> [Transcribed page contents]
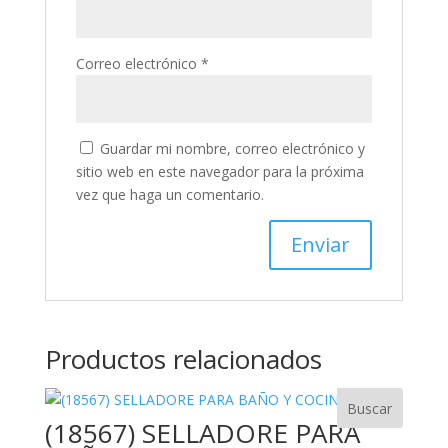
Correo electrónico
*
Guardar mi nombre, correo electrónico y
sitio web en este navegador para la próxima
vez que haga un comentario.
Productos relacionados
(18567) SELLADORE PARA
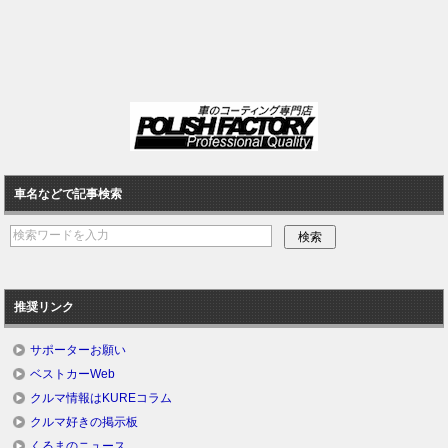
車名などで記事検索
推奨リンク
サポーターお願い
ベストカーWeb
クルマ情報はKUREコラム
クルマ好きの掲示板
くるまのニュース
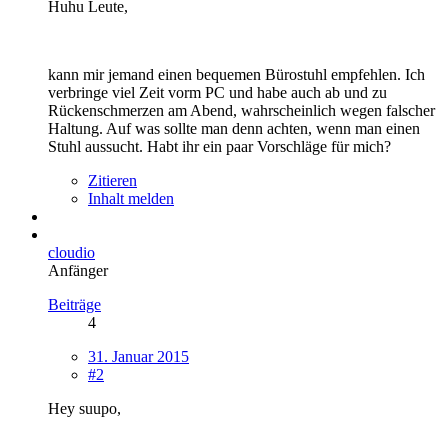
Huhu Leute,
kann mir jemand einen bequemen Bürostuhl empfehlen. Ich
verbringe viel Zeit vorm PC und habe auch ab und zu
Rückenschmerzen am Abend, wahrscheinlich wegen falscher
Haltung. Auf was sollte man denn achten, wenn man einen
Stuhl aussucht. Habt ihr ein paar Vorschläge für mich?
Zitieren
Inhalt melden
cloudio
Anfänger
Beiträge
4
31. Januar 2015
#2
Hey suupo,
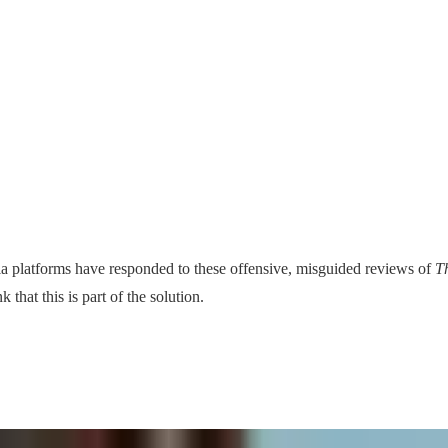
ia platforms have responded to these offensive, misguided reviews of
T
 that this is part of the solution.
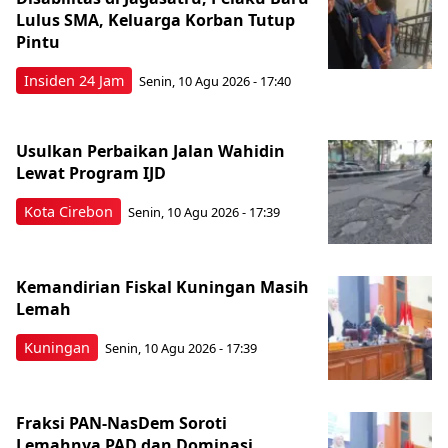
Lulus SMA, Keluarga Korban Tutup
Pintu
Insiden 24 Jam
Senin, 10 Agu 2026 - 17:40
Usulkan Perbaikan Jalan Wahidin
Lewat Program IJD
Kota Cirebon
Senin, 10 Agu 2026 - 17:39
Kemandirian Fiskal Kuningan Masih
Lemah
Kuningan
Senin, 10 Agu 2026 - 17:39
Fraksi PAN-NasDem Soroti
Lemahnya PAD dan Dominasi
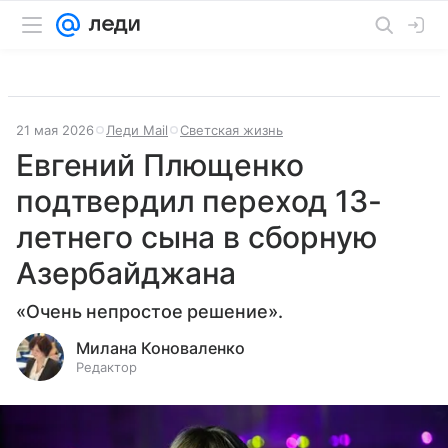
21 мая 2026
Леди Mail
Светская жизнь
Евгений Плющенко
подтвердил переход 13-
летнего сына в сборную
Азербайджана
«Очень непростое решение».
Милана Коноваленко
Редактор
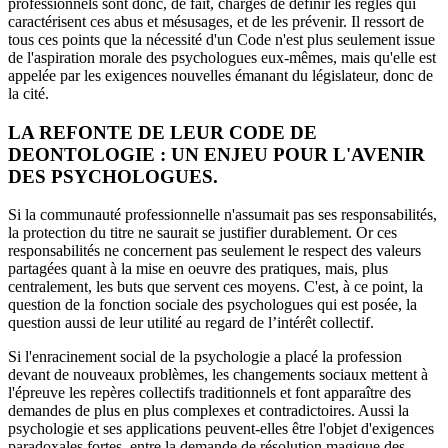
professionnels sont donc, de fait, chargés de définir les règles qui
caractérisent ces abus et mésusages, et de les prévenir. Il ressort de
tous ces points que la nécessité d'un Code n'est plus seulement issue
de l'aspiration morale des psychologues eux-mêmes, mais qu'elle est
appelée par les exigences nouvelles émanant du législateur, donc de
la cité.
LA REFONTE DE LEUR CODE DE
DEONTOLOGIE : UN ENJEU POUR L'AVENIR
DES PSYCHOLOGUES.
Si la communauté professionnelle n'assumait pas ses responsabilités,
la protection du titre ne saurait se justifier durablement. Or ces
responsabilités ne concernent pas seulement le respect des valeurs
partagées quant à la mise en oeuvre des pratiques, mais, plus
centralement, les buts que servent ces moyens. C'est, à ce point, la
question de la fonction sociale des psychologues qui est posée, la
question aussi de leur utilité au regard de l’intérêt collectif.
Si l'enracinement social de la psychologie a placé la profession
devant de nouveaux problèmes, les changements sociaux mettent à
l'épreuve les repères collectifs traditionnels et font apparaître des
demandes de plus en plus complexes et contradictoires. Aussi la
psychologie et ses applications peuvent-elles être l'objet d'exigences
paradoxales fortes, entre la demande de résolution magique des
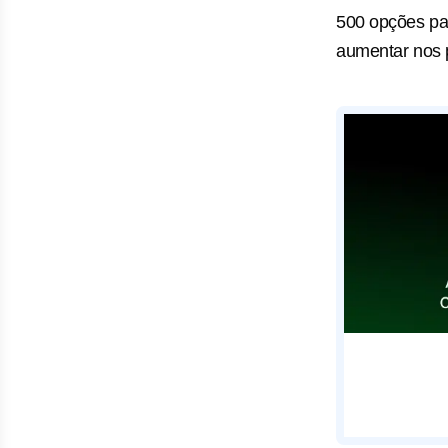
500 opções p
aumentar nos 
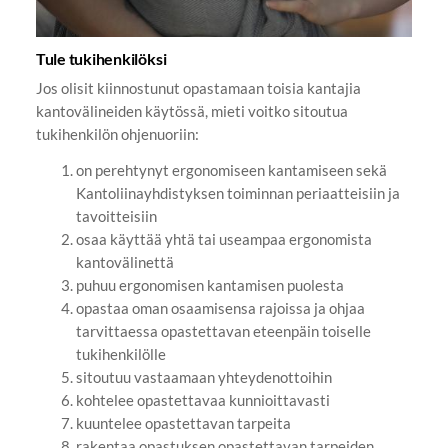
Tule tukihenkilöksi
Jos olisit kiinnostunut opastamaan toisia kantajia
kantovälineiden käytössä, mieti voitko sitoutua
tukihenkilön ohjenuoriin:
on perehtynyt ergonomiseen kantamiseen sekä
Kantoliinayhdistyksen toiminnan periaatteisiin ja
tavoitteisiin
osaa käyttää yhtä tai useampaa ergonomista
kantovälinettä
puhuu ergonomisen kantamisen puolesta
opastaa oman osaamisensa rajoissa ja ohjaa
tarvittaessa opastettavan eteenpäin toiselle
tukihenkilölle
sitoutuu vastaamaan yhteydenottoihin
kohtelee opastettavaa kunnioittavasti
kuuntelee opastettavan tarpeita
rakentaa opastuksen opastettavan tarpeiden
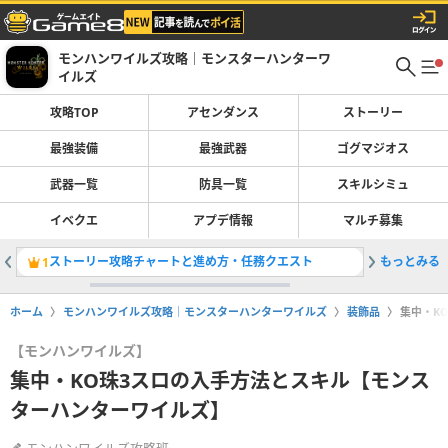
モンハンワイルズ攻略｜モンスターハンターワ
イルズ
攻略TOP
アセンダンス
ストーリー
最強装備
最強武器
ゴグマジオス
武器一覧
防具一覧
スキルシミュ
イベクエ
アプデ情報
マルチ募集
ストーリー攻略チャートと進め方・任務クエスト
もっとみる
Switc
1
2
ホーム
モンハンワイルズ攻略｜モンスターハンターワイルズ
装飾品
集中・K
【モンハンワイルズ】
集中・KO珠3スロの入手方法とスキル【モンス
ターハンターワイルズ】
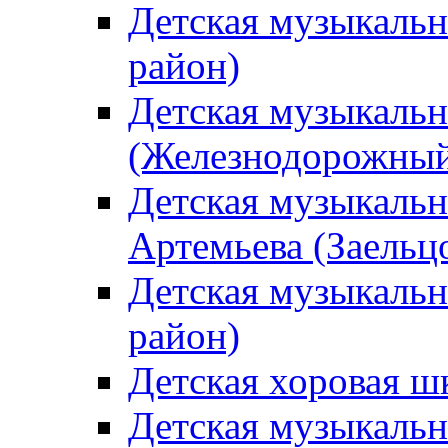
Детская музыкаль
район)
Детская музыкальн
(Железнодорожный
Детская музыкальн
Артемьева (Заельц
Детская музыкальн
район)
Детская хоровая ш
Детская музыкальн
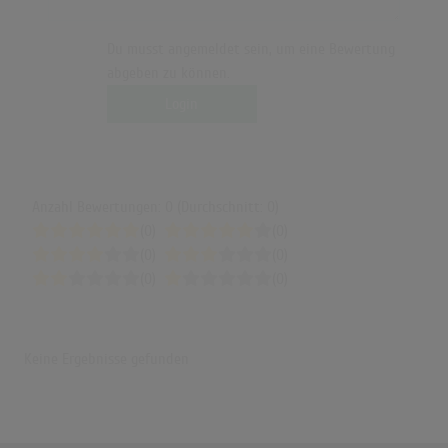
Du musst angemeldet sein, um eine Bewertung
abgeben zu können.
Login
Anzahl Bewertungen: 0 (Durchschnitt: 0)
(0)
(0)
(0)
(0)
(0)
(0)
Keine Ergebnisse gefunden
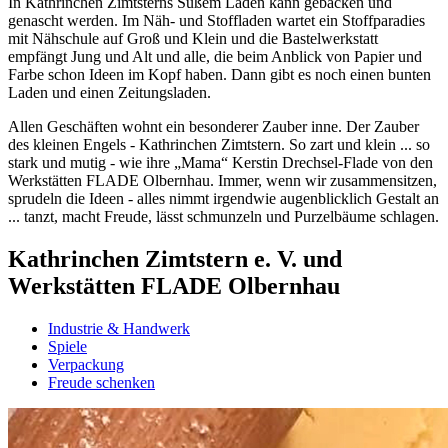
In Kathrinchen Zimtsterns Süßem Laden kann gebacken und
genascht werden. Im Näh- und Stoffladen wartet ein Stoffparadies
mit Nähschule auf Groß und Klein und die Bastelwerkstatt
empfängt Jung und Alt und alle, die beim Anblick von Papier und
Farbe schon Ideen im Kopf haben. Dann gibt es noch einen bunten
Laden und einen Zeitungsladen.
Allen Geschäften wohnt ein besonderer Zauber inne. Der Zauber
des kleinen Engels - Kathrinchen Zimtstern. So zart und klein ... so
stark und mutig - wie ihre „Mama“ Kerstin Drechsel-Flade von den
Werkstätten FLADE Olbernhau. Immer, wenn wir zusammensitzen,
sprudeln die Ideen - alles nimmt irgendwie augenblicklich Gestalt an
... tanzt, macht Freude, lässt schmunzeln und Purzelbäume schlagen.
Kathrinchen Zimtstern e. V. und
Werkstätten FLADE Olbernhau
Industrie & Handwerk
Spiele
Verpackung
Freude schenken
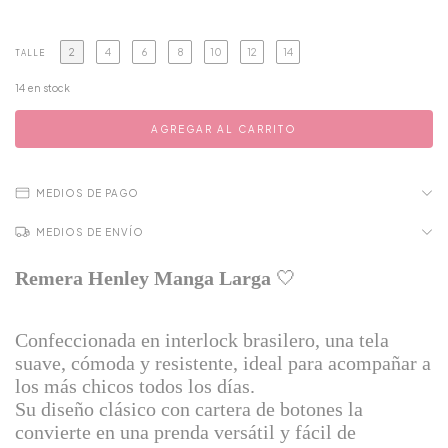
2
4
6
8
10
12
14
TALLE
14
en stock
MEDIOS DE PAGO
MEDIOS DE ENVÍO
Remera Henley Manga Larga
🤍
Confeccionada en interlock brasilero, una tela
suave, cómoda y resistente, ideal para acompañar a
los más chicos todos los días.
Su diseño clásico con cartera de botones la
convierte en una prenda versátil y fácil de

> [ABOUT THIS TASK] Your task is to gather all lines from the entries above that hold the word "electrónico".

> [EXERCISE RESULT]
Correo electrónico
Guardar mi nombre, correo electrónico y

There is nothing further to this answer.